"Nodes to start syncing at a given block hash" - Is this idea worthy of an EIP?

tjayrush · August 5, 2018, 9:05pm

I am trying to think of ways to encourage more people to run more nodes. I think this will happen if one of two are true: (1) it gets easier to run a node, (2) nodes produce useful data. The two issues are related.

One of the reasons why the node is hard to run on a local machine is the size of the data if one wishes to have access to useful data. For my use case, useful data means enough data to fully audit and account for an Ethereum addresses (or collections of addresses). I can’t do that without --tracing enabled, which means 100s of GB of data.

Having to store 100s of GB of tracing data is required even if the account I wish to audit didn’t first appear on the chain until recently. For example, if I only want to audit a smart contract that was deployed at block 6,000,000, I still have to store the entire trace history of all accounts prior to block 6,000,000.

Would it be possible for the nodes to start syncing at a given block hash? Say I wanted to start syncing at block 6,000,000, and I know through other means that block 6,000,000 was hash 0x123… I know it’s not possible now, but is it conceptually possible to do this? After starting at block 0x123…, I would then be willing to participate fully in the network. Later, if I’ve extracted the data I need, I could restart the node at a later block. In other words, the node could fully verify the blocks (after the first one I specify) and then, after I’m done extracting what I need, I can throw away the block’s data.

This would allow me to account for my addresses (in an ongoing manner) but with a minimal imposition on my machine. It seems to me, that if people could more easily extract useful (i.e. accounting) data for their accounts, they might be more likely to run nodes.

Other than the ‘getting the block hash from some other source’, is there a fundamental reason (security-wise) why this wouldn’t work?

jpitts · August 5, 2018, 11:20pm

Setting aside the notion of syncing at a given block hash (which is outside of my expertise and can’t comment on), I think it is a great idea to work on providing new services around nodes in order to incentivize the running of those nodes.

As you have proposed, there is the incentive to run a node for reasons specific to the operator.

On the other hand, there are potentially new types of nodes which would generate revenue and support the operator. These nodes might be for providing ML or analytics to smart contracts, or oracles of various kinds.

fubuloubu · August 6, 2018, 12:17am

Great point. I think even in general, this might be useful for trading: being able to query data through different accounts in a very specific and quick way will be very useful on an asset trading platform. Especially when the state gets larger and sharding is a thing etc…

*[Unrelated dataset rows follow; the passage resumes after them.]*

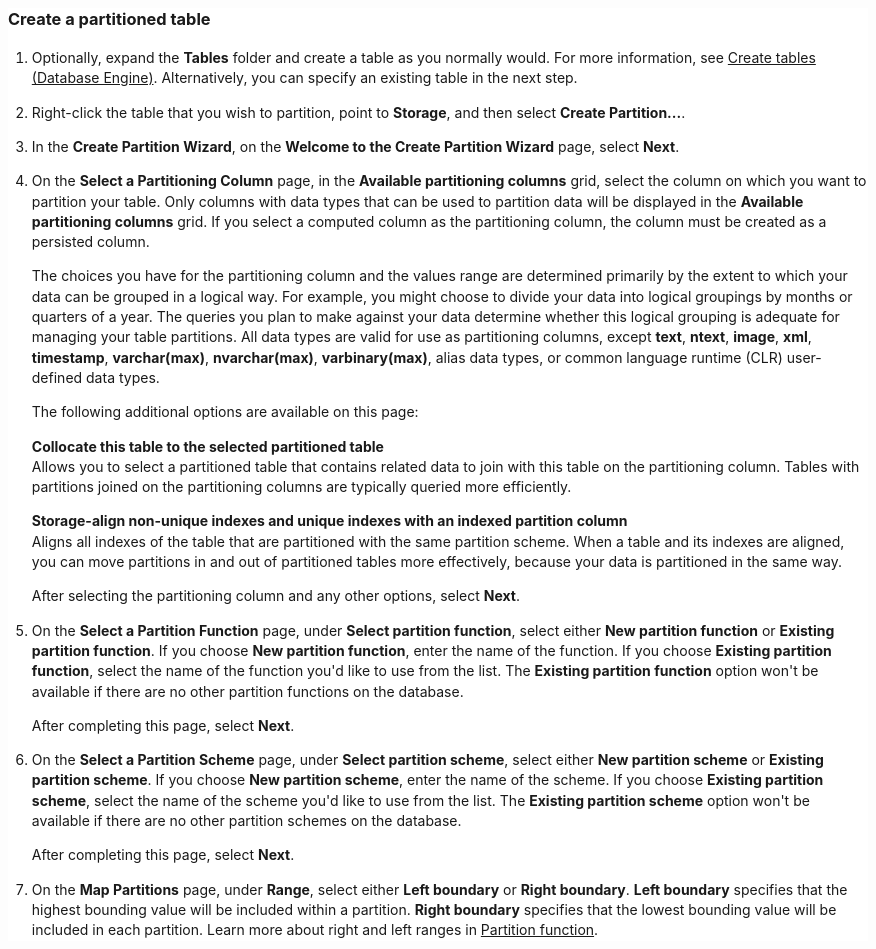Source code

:### Create a partitioned table

1. Optionally, expand the **Tables** folder and create a table as you normally would. For more information, see [Create tables (Database Engine)](../tables/create-tables-database-engine.md). Alternatively, you can specify an existing table in the next step.

1. Right-click the table that you wish to partition, point to **Storage**, and then select **Create Partition...**.

1. In the **Create Partition Wizard**, on the **Welcome to the Create Partition Wizard** page, select **Next**.

1. On the **Select a Partitioning Column** page, in the **Available partitioning columns** grid, select the column on which you want to partition your table. Only columns with data types that can be used to partition data will be displayed in the **Available partitioning columns** grid. If you select a computed column as the partitioning column, the column must be created as a persisted column.

     The choices you have for the partitioning column and the values range are determined primarily by the extent to which your data can be grouped in a logical way. For example, you might choose to divide your data into logical groupings by months or quarters of a year. The queries you plan to make against your data determine whether this logical grouping is adequate for managing your table partitions. All data types are valid for use as partitioning columns, except **text**, **ntext**, **image**, **xml**, **timestamp**, **varchar(max)**, **nvarchar(max)**, **varbinary(max)**, alias data types, or common language runtime (CLR) user-defined data types.

     The following additional options are available on this page:

     **Collocate this table to the selected partitioned table**  
     Allows you to select a partitioned table that contains related data to join with this table on the partitioning column. Tables with partitions joined on the partitioning columns are typically queried more efficiently.

     **Storage-align non-unique indexes and unique indexes with an indexed partition column**  
     Aligns all indexes of the table that are partitioned with the same partition scheme. When a table and its indexes are aligned, you can move partitions in and out of partitioned tables more effectively, because your data is partitioned in the same way.

     After selecting the partitioning column and any other options, select **Next**.

1. On the **Select a Partition Function** page, under **Select partition function**, select either **New partition function** or **Existing partition function**. If you choose **New partition function**, enter the name of the function. If you choose **Existing partition function**, select the name of the function you'd like to use from the list. The **Existing partition function** option won't be available if there are no other partition functions on the database.

     After completing this page, select **Next**.

1. On the **Select a Partition Scheme** page, under **Select partition scheme**, select either **New partition scheme** or **Existing partition scheme**. If you choose **New partition scheme**, enter the name of the scheme. If you choose **Existing partition scheme**, select the name of the scheme you'd like to use from the list. The **Existing partition scheme** option won't be available if there are no other partition schemes on the database.

     After completing this page, select **Next**.

1. On the **Map Partitions** page, under **Range**, select either **Left boundary** or **Right boundary**. **Left boundary** specifies that the highest bounding value will be included within a partition. **Right boundary** specifies that the lowest bounding value will be included in each partition. Learn more about right and left ranges in [Partition function](partitioned-tables-and-indexes.md#partition-function).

It can essentially be creating a veraion of the Bloomberg terminal, but open and freely accessible, a p2p version where data streams are paid for with micropayments (blah blah blah…)

Someone has to be working on that aspect.

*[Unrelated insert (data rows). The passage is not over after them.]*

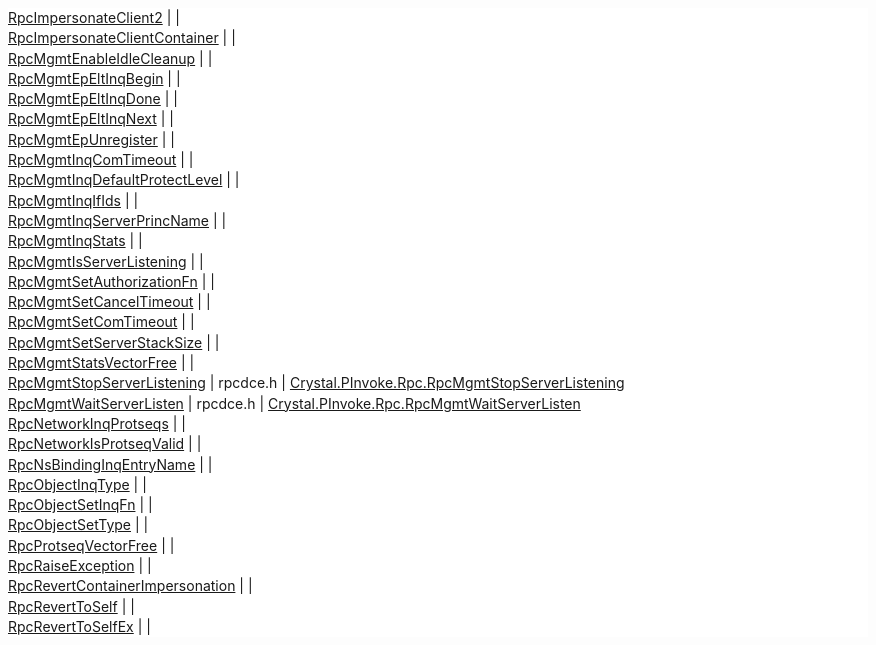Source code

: [RpcImpersonateClient2](https://www.google.com/search?num=5&q=RpcImpersonateClient2+site%3Adocs.microsoft.com) |  |   
[RpcImpersonateClientContainer](https://www.google.com/search?num=5&q=RpcImpersonateClientContainer+site%3Adocs.microsoft.com) |  |   
[RpcMgmtEnableIdleCleanup](https://www.google.com/search?num=5&q=RpcMgmtEnableIdleCleanup+site%3Adocs.microsoft.com) |  |   
[RpcMgmtEpEltInqBegin](https://www.google.com/search?num=5&q=RpcMgmtEpEltInqBegin+site%3Adocs.microsoft.com) |  |   
[RpcMgmtEpEltInqDone](https://www.google.com/search?num=5&q=RpcMgmtEpEltInqDone+site%3Adocs.microsoft.com) |  |   
[RpcMgmtEpEltInqNext](https://www.google.com/search?num=5&q=RpcMgmtEpEltInqNextA+site%3Adocs.microsoft.com) |  |   
[RpcMgmtEpUnregister](https://www.google.com/search?num=5&q=RpcMgmtEpUnregister+site%3Adocs.microsoft.com) |  |   
[RpcMgmtInqComTimeout](https://www.google.com/search?num=5&q=RpcMgmtInqComTimeout+site%3Adocs.microsoft.com) |  |   
[RpcMgmtInqDefaultProtectLevel](https://www.google.com/search?num=5&q=RpcMgmtInqDefaultProtectLevel+site%3Adocs.microsoft.com) |  |   
[RpcMgmtInqIfIds](https://www.google.com/search?num=5&q=RpcMgmtInqIfIds+site%3Adocs.microsoft.com) |  |   
[RpcMgmtInqServerPrincName](https://www.google.com/search?num=5&q=RpcMgmtInqServerPrincNameA+site%3Adocs.microsoft.com) |  |   
[RpcMgmtInqStats](https://www.google.com/search?num=5&q=RpcMgmtInqStats+site%3Adocs.microsoft.com) |  |   
[RpcMgmtIsServerListening](https://www.google.com/search?num=5&q=RpcMgmtIsServerListening+site%3Adocs.microsoft.com) |  |   
[RpcMgmtSetAuthorizationFn](https://www.google.com/search?num=5&q=RpcMgmtSetAuthorizationFn+site%3Adocs.microsoft.com) |  |   
[RpcMgmtSetCancelTimeout](https://www.google.com/search?num=5&q=RpcMgmtSetCancelTimeout+site%3Adocs.microsoft.com) |  |   
[RpcMgmtSetComTimeout](https://www.google.com/search?num=5&q=RpcMgmtSetComTimeout+site%3Adocs.microsoft.com) |  |   
[RpcMgmtSetServerStackSize](https://www.google.com/search?num=5&q=RpcMgmtSetServerStackSize+site%3Adocs.microsoft.com) |  |   
[RpcMgmtStatsVectorFree](https://www.google.com/search?num=5&q=RpcMgmtStatsVectorFree+site%3Adocs.microsoft.com) |  |   
[RpcMgmtStopServerListening](https://www.google.com/search?num=5&q=RpcMgmtStopServerListening+site%3Adocs.microsoft.com) | rpcdce.h | [Crystal.PInvoke.Rpc.RpcMgmtStopServerListening](https://github.com/dahall/Crystal/search?l=C%23&q=RpcMgmtStopServerListening)  
[RpcMgmtWaitServerListen](https://www.google.com/search?num=5&q=RpcMgmtWaitServerListen+site%3Adocs.microsoft.com) | rpcdce.h | [Crystal.PInvoke.Rpc.RpcMgmtWaitServerListen](https://github.com/dahall/Crystal/search?l=C%23&q=RpcMgmtWaitServerListen)  
[RpcNetworkInqProtseqs](https://www.google.com/search?num=5&q=RpcNetworkInqProtseqsA+site%3Adocs.microsoft.com) |  |   
[RpcNetworkIsProtseqValid](https://www.google.com/search?num=5&q=RpcNetworkIsProtseqValidA+site%3Adocs.microsoft.com) |  |   
[RpcNsBindingInqEntryName](https://www.google.com/search?num=5&q=RpcNsBindingInqEntryNameA+site%3Adocs.microsoft.com) |  |   
[RpcObjectInqType](https://www.google.com/search?num=5&q=RpcObjectInqType+site%3Adocs.microsoft.com) |  |   
[RpcObjectSetInqFn](https://www.google.com/search?num=5&q=RpcObjectSetInqFn+site%3Adocs.microsoft.com) |  |   
[RpcObjectSetType](https://www.google.com/search?num=5&q=RpcObjectSetType+site%3Adocs.microsoft.com) |  |   
[RpcProtseqVectorFree](https://www.google.com/search?num=5&q=RpcProtseqVectorFreeA+site%3Adocs.microsoft.com) |  |   
[RpcRaiseException](https://www.google.com/search?num=5&q=RpcRaiseException+site%3Adocs.microsoft.com) |  |   
[RpcRevertContainerImpersonation](https://www.google.com/search?num=5&q=RpcRevertContainerImpersonation+site%3Adocs.microsoft.com) |  |   
[RpcRevertToSelf](https://www.google.com/search?num=5&q=RpcRevertToSelf+site%3Adocs.microsoft.com) |  |   
[RpcRevertToSelfEx](https://www.google.com/search?num=5&q=RpcRevertToSelfEx+site%3Adocs.microsoft.com) |  |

tjayrush · August 6, 2018, 12:35am

Just registered gophanode.io. Gopha == Geth Optimized Phor Auditing.

Ethernian · August 6, 2018, 10:30pm

I haven’t checked it, but parity in warp mode has two options:
--no-ancient-blocks
and
--warp-barrier=[NUM]

looks like it is possible to warp back to target block and then stop to download ancient blocks.
Unsure if it is compatible with --tracing-enabled, but if not, could be a nice RFE

tjayrush · August 6, 2018, 11:44pm

When I start my node with --tracing on I get this message:

Warning: Warp Sync is disabled because tracing is turned on.

What’s an RFE?

Ethernian · August 7, 2018, 12:09am

RFE = request for enhancement.
I mean: open issue in parity’s github.

BTW: why do you need traces, once more? Could you just catch events instead?

tjayrush · August 7, 2018, 1:25am

We’re doing deep auditing which means every transaction including those ending in error (that’s why we can’t only listen to events) plus deep traces all the down to the bottom of the call chain (which is why we need traces).

The reason I was asking about an EIP vs. an issue on Parity is because I think the RPCs between the various clients should be kept in sync so tools such as mine can move from one client to another with minimal effort. It seems the RPC should be consistent across clients. And, remember, the original goal was more people running more nodes, so both Geth and Parity would be made easier to run if people could start at specific blocks and still get a full ‘audit-ready’ history of transactions.

jpitts · August 7, 2018, 1:57am

I updated the title of this topic so that readers can more easily know what it concerns.

Let me know if I didn’t get it right!